-------- Available records

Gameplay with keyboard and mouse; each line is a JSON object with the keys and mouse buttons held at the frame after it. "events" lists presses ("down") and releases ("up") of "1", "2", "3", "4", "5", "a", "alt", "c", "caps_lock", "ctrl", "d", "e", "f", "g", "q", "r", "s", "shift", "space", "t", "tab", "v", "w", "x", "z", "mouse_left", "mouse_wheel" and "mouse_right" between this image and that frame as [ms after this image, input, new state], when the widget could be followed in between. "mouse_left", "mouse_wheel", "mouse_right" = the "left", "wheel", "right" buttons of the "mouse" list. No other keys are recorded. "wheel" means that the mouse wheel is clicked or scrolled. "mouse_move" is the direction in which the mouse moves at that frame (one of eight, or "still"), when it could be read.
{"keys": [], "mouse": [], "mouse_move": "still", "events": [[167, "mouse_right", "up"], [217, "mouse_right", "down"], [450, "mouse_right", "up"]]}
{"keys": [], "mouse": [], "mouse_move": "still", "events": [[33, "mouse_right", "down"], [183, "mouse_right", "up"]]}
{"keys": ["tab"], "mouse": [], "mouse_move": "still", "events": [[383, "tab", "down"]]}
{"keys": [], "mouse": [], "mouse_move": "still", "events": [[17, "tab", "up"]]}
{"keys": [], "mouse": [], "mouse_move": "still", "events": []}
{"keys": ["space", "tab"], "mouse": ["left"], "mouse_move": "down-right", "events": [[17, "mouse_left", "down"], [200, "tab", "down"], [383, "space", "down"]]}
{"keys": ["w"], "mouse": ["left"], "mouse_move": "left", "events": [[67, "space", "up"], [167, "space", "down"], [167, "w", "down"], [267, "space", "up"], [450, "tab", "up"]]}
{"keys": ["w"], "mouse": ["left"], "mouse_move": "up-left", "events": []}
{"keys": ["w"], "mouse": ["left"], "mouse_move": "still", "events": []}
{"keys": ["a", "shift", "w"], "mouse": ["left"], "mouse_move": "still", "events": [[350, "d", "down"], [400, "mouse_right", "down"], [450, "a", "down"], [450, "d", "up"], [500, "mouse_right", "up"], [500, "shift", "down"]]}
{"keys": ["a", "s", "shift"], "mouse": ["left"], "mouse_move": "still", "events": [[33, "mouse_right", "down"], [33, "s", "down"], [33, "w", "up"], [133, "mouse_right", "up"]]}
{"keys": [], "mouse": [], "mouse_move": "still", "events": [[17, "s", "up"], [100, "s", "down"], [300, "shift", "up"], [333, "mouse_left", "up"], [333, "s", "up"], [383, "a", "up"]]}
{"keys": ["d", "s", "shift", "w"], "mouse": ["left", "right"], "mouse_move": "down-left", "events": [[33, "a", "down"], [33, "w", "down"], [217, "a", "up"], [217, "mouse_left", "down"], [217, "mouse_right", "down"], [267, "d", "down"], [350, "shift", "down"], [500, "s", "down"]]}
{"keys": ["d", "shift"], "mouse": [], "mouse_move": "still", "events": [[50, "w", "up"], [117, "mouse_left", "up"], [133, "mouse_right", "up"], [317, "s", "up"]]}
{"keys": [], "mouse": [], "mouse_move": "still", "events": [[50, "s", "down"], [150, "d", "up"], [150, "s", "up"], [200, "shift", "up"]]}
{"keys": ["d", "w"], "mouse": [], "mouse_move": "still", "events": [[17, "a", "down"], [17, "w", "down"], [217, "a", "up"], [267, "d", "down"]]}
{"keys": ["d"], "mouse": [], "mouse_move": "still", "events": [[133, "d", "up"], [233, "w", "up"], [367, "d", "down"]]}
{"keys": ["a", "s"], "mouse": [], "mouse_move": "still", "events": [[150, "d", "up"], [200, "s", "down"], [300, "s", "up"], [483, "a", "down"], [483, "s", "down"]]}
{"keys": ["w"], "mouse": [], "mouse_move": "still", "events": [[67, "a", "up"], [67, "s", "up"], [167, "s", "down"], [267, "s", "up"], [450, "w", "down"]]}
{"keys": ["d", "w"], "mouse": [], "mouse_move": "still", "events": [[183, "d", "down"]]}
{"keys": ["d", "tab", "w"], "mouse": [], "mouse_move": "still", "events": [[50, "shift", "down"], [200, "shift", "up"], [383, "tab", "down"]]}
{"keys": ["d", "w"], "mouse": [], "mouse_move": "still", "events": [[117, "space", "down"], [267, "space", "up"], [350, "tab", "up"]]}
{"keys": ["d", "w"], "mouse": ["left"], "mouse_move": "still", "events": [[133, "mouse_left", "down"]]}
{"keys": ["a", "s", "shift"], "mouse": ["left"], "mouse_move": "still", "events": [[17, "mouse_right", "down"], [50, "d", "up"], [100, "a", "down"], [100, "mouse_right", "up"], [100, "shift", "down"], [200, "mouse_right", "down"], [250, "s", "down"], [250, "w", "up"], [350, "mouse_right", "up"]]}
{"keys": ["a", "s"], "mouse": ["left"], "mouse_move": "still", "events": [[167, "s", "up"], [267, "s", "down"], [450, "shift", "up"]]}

----------------

> _Task item_: When a line in the data contains the string "space", copy that line.

> _Solution_:
Gameplay with keyboard and mouse; each line is a JSON object with the keys and mouse buttons held at the frame after it. "events" lists presses ("down") and releases ("up") of "1", "2", "3", "4", "5", "a", "alt", "c", "caps_lock", "ctrl", "d", "e", "f", "g", "q", "r", "s", "shift", "space", "t", "tab", "v", "w", "x", "z", "mouse_left", "mouse_wheel" and "mouse_right" between this image and that frame as [ms after this image, input, new state], when the widget could be followed in between. "mouse_left", "mouse_wheel", "mouse_right" = the "left", "wheel", "right" buttons of the "mouse" list. No other keys are recorded. "wheel" means that the mouse wheel is clicked or scrolled. "mouse_move" is the direction in which the mouse moves at that frame (one of eight, or "still"), when it could be read.
{"keys": ["space", "tab"], "mouse": ["left"], "mouse_move": "down-right", "events": [[17, "mouse_left", "down"], [200, "tab", "down"], [383, "space", "down"]]}
{"keys": ["w"], "mouse": ["left"], "mouse_move": "left", "events": [[67, "space", "up"], [167, "space", "down"], [167, "w", "down"], [267, "space", "up"], [450, "tab", "up"]]}
{"keys": ["d", "w"], "mouse": [], "mouse_move": "still", "events": [[117, "space", "down"], [267, "space", "up"], [350, "tab", "up"]]}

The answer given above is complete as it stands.